How do you be overdressed but not out of step with those around you? Jill doesn’t want to be separated by her natural inclination to be overdressed in a bad way, she wants to be in-step with others, but still express her most stylish self. Being out of step is a very negative feeling for Jill as she highly values relationships and harmony with others (a hallmark of the ESFJ personality type).
For me, some may think that I overdress every day for working at home by myself – so there is no one else I’m needing to relate to in my environment so can’t use that as a gauge, yet for me I don’t feel overdressed as I want to feel like the best version of me as I know that I perform better when I feel good about myself, Feeling stylish is one aspect of feeling good, so that small amount of daily time and effort to put on an outfit that is relatively stylish is worth it to me. As a J (Judging) type (INTJ) I like to be prepared and so being put-together each day means if an unexpected meeting does occur, I’m never in a panic about having to change my outfit or that I’m not appropriately dressed.
What’s Your Preference?
We’d love to know how you feel about this question – please do let us know in the comments – and if you know your psychological type too, we’d love to know what that is and why. How far from the appropriate/ideal would you rather be – more overdressed or more underdressed?
Discover More About Your Style Type
If you’re interested to learn more about why you have these preferences and how they relate to your personality then we’d love to invite you to discover more with our Your Type of Style program which delves deep into your approach to style that is related to your psychological type. We only open the doors once a year so if this is of interest to you discover more here. Learn how you can tune into what is right for you and tune out the style information that is not right for you.
I would absolutely rather be overdressed. One of my worst clothing memories is showing up underdressed at a surprise bridal shower for me. Everyone else was wearing their prettiest dresses. As the bride-to-be, I was the center of attention, but all I wanted to do was leave. To this day, I am not a fan of surprise parties.
That happened to me too! I vowed never, never be undressed again!

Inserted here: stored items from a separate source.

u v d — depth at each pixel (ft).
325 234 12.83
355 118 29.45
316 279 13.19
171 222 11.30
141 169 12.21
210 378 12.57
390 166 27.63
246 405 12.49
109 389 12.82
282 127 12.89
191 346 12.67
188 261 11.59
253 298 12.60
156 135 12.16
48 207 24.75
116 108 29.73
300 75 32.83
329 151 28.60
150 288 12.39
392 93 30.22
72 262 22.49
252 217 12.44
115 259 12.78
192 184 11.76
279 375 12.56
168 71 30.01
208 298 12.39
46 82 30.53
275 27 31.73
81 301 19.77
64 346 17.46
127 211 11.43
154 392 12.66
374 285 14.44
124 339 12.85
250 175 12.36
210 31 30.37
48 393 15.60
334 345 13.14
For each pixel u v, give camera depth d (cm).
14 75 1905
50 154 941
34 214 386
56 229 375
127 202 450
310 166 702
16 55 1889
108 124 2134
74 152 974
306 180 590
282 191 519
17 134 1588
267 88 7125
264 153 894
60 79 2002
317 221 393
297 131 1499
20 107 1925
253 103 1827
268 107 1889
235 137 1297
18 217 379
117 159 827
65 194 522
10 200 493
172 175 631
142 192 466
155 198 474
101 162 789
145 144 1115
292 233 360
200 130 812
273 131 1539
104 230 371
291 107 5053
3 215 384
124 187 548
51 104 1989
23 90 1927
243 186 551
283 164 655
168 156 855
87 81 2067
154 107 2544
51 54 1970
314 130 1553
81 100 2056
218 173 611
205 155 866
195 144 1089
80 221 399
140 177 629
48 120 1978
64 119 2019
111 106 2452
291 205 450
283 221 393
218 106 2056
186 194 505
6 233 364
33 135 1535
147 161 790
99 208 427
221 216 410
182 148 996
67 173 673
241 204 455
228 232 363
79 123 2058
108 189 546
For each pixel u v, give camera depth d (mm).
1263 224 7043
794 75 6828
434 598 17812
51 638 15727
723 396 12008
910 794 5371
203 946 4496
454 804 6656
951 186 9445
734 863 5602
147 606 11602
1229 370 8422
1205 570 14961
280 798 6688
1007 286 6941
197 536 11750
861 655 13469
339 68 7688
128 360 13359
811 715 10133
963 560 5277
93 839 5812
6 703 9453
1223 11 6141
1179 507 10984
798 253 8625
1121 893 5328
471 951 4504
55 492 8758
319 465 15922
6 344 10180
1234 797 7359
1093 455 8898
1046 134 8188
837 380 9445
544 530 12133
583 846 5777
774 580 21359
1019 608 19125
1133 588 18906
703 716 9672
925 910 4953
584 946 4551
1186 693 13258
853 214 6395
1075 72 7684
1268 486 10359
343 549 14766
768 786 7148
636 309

When I was a girl and people tended to dress up much more than they do these days, not only for special occasions like parties and weddings but also to catch planes or even go shopping, my mother taught me that when in doubt, it is better to overdress rather than underdress. A man can remove his tie and jacket, she said. A woman can let her hair down, remove a fancy necklace, kick off her shoes. This advice has stuck with me all these years, even in these times of casual dressing when I see people at weddings and funerals wearing jeans. While I no longer feel it necessary to wear formal business attire to the office, I always make an effort to look ‘professionally representative’, what I would call business casual. Given how some colleagues are dressing, I guess I see over versus underdressed as having more to do with what others are wearing than some absolute definition. I feel productive when I look the part so I prefer to make an effort to dress up more than necessary. I think such efforts encourage others too and help create a more positive vibe in the workplace.
(INTJ)
I’m a Perceiving and I always prefer to be more dressed up for any occasion. I was raised where this was expected socially!! I have relaxed a bit after living in Arizona for 27 years on a daily basis but this is because I am in severe chronic pain!!! But if I we’re attending anything-church, lunch out, dinner party at a home or restaurant or any event I would be dressier as always. If I couldn’t be I wouldn’t attend!!!! I grew-up in a home where we wear Sundays best or better for dinner in the dining room for Thanksgiving, Christmas, any thing we we’re celebrating such a a birthday, homerun, dance recital etc.!!!! My husband grew-up in a home that’s a free for all!! You showed up at the table in whatever you managed to put on that day!!! We found good ways to raise the expectations in our home together!!!!
It’s fascinating to see the impact of upbringing and your family culture.